Le président égyptien, l’islamiste Mohamed Morsi, a affirmé mercredi respecter la dernière décision de la Haute cour constitutionnelle (HCC) qui a suspendu son décret visant à rétablir le Parlement dissous, sur fond de lutte de pouvoir avec l’armée.
Cette déclaration semble viser à calmer le jeu alors que M. Morsi se trouve en pleine épreuve de force avec les militaires et la justice, entraînant une crise institutionnelle dix jours après son investiture.
« Même si le jugement de la Cour constitutionnelle hier revient à empêcher le Parlement d’assumer ses responsabilités, nous respectons cela parce que nous sommes un Etat de droit », a indiqué la présidence dans un communiqué.
« Il y aura des consultations avec les forces (politiques), les institutions et le Conseil suprême des forces armées (CSFA) afin que les autorités puissent sortir (de cette crise) en suivant la voie légale », a-t-elle poursuivi.
Le 14 juin, la HCC avait invalidé le Parlement, dominé par les islamistes, en raison d’un vice dans la loi électorale.
Le CSFA s’était alors attribué le pouvoir législatif, provoquant la colère de ceux qui veulent le départ du pouvoir des militaires, à qui Hosni Moubarak, chassé par la rue en février 2011, avait remis les rênes du pays.
Dimanche, M. Morsi, issu des Frères musulmans, a ordonné par décret le rétablissement du Parlement qui s’est réuni mardi en présence de députés des Frères musulmans et des fondamentalistes salafistes.
Des élus d’autres partis notamment libéraux ont boycotté la session, certains qualifiant le décret de « coup d’Etat constitutionnel ».
A l’ouverture de la session, le président de la chambre basse, le Frère musulman Saad al-Katatni, a assuré que le Parlement ne contrevenait pas à la loi en siégeant malgré tout.
Il a indiqué que le Parlement avait renvoyé l’affaire de l’invalidation de la chambre basse devant la Cour de Cassation.

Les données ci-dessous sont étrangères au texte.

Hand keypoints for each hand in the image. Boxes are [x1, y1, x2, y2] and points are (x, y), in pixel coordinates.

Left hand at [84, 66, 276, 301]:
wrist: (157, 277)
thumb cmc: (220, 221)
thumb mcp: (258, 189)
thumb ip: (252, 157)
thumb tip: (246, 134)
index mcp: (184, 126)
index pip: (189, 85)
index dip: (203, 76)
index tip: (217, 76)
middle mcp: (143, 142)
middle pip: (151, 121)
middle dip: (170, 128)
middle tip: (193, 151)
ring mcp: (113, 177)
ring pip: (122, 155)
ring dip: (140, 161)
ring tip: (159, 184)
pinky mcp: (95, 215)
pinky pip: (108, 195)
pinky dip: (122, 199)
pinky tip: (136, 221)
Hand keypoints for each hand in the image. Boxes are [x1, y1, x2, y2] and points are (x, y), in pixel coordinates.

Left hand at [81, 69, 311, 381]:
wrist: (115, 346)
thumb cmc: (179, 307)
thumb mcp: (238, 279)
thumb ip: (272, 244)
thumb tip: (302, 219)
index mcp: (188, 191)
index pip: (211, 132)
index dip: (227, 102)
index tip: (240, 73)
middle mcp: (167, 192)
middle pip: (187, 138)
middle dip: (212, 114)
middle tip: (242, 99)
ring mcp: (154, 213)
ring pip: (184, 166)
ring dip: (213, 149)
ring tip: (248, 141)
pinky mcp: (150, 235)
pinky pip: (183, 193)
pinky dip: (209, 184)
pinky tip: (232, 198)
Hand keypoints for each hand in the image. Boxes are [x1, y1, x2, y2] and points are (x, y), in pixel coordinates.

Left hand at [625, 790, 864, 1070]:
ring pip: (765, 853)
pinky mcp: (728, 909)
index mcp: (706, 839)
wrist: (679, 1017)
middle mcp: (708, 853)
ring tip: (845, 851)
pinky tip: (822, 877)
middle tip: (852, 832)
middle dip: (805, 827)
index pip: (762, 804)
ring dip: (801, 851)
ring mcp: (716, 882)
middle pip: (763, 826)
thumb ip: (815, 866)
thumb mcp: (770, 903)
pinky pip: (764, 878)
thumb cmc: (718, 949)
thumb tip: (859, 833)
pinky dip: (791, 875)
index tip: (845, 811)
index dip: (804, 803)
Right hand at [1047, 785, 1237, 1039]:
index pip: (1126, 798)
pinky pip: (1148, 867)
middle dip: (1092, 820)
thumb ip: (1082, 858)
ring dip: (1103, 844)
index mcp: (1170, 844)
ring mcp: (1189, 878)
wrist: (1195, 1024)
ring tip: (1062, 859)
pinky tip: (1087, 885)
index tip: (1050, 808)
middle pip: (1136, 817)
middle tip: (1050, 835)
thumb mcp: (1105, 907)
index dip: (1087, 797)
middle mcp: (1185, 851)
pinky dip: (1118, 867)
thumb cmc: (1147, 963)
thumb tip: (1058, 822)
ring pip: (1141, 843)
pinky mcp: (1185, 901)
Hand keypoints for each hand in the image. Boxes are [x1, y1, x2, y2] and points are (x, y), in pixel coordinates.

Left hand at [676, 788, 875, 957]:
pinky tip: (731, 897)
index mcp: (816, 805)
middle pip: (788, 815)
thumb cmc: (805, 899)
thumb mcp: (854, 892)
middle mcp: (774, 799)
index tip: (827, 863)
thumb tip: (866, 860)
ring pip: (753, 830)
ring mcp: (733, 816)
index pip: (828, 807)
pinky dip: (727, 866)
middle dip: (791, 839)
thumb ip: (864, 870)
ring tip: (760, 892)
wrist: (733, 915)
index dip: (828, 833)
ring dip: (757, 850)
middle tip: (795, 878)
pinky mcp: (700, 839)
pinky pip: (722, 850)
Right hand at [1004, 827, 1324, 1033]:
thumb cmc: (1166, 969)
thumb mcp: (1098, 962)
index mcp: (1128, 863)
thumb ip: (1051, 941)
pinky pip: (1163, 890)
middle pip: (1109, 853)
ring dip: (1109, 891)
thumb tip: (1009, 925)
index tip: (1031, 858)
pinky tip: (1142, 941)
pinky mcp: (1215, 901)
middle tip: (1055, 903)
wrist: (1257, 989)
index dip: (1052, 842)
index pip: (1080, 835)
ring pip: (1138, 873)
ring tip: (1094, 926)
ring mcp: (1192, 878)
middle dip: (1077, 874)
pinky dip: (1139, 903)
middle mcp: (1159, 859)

« Protéger » la Constitution
Mardi soir, la HCC a contre-attaqué en suspendant le décret présidentiel, et des milliers de personnes ont aussitôt convergé vers l’emblématique place Tahrir, au Caire, pour manifester leur soutien à M. Morsi et scander des slogans hostiles à l’armée, jugée de mèche avec la HCC.
« La bataille pour le pouvoir se joue autour de l’appareil judiciaire », écrivait mercredi le quotidien indépendant al-Watan, tandis que le journal Al-Shorouk, indépendant également, titre en Une « la lutte pour le pouvoir se joue dans les tribunaux ».
Pour l’écrivain Alaa al-Aswany, le « message est clair: le président élu ne peut exercer le pouvoir sans les militaires ».
« La Cour constitutionnelle, dont les juges ont été désignés par Moubarak, ont suspendu le décret présidentiel et rétabli le décret du maréchal », Hussein Tantaoui, chef du CSFA, commente-il.
Il faisait allusion à une « Déclaration constitutionnelle complémentaire » adoptée par les militaires le 17 juin, qui a considérablement affaibli la fonction présidentielle.
Les Frères musulmans avaient accusé les militaires d’avoir orchestré la dissolution du Parlement pour s’adjuger le pouvoir législatif, dénonçant un véritable « coup d’Etat ».
Mais la HCC a assuré qu’elle « n’était partie prenante dans aucune lutte politique » et que sa mission était de « protéger » la Constitution.
En attendant, le sort du Parlement demeure totalement dans le flou.
La secrétaire d’Etat américaine Hillary Clinton, qui doit rencontrer M. Morsi ce week-end, a réclamé un « dialogue intensif entre tous les protagonistes » en Egypte, tandis que le ministre allemand des Affaires étrangères, Guido Westerwelle, s’est dit confiant que l’Egypte surmonterait la crise.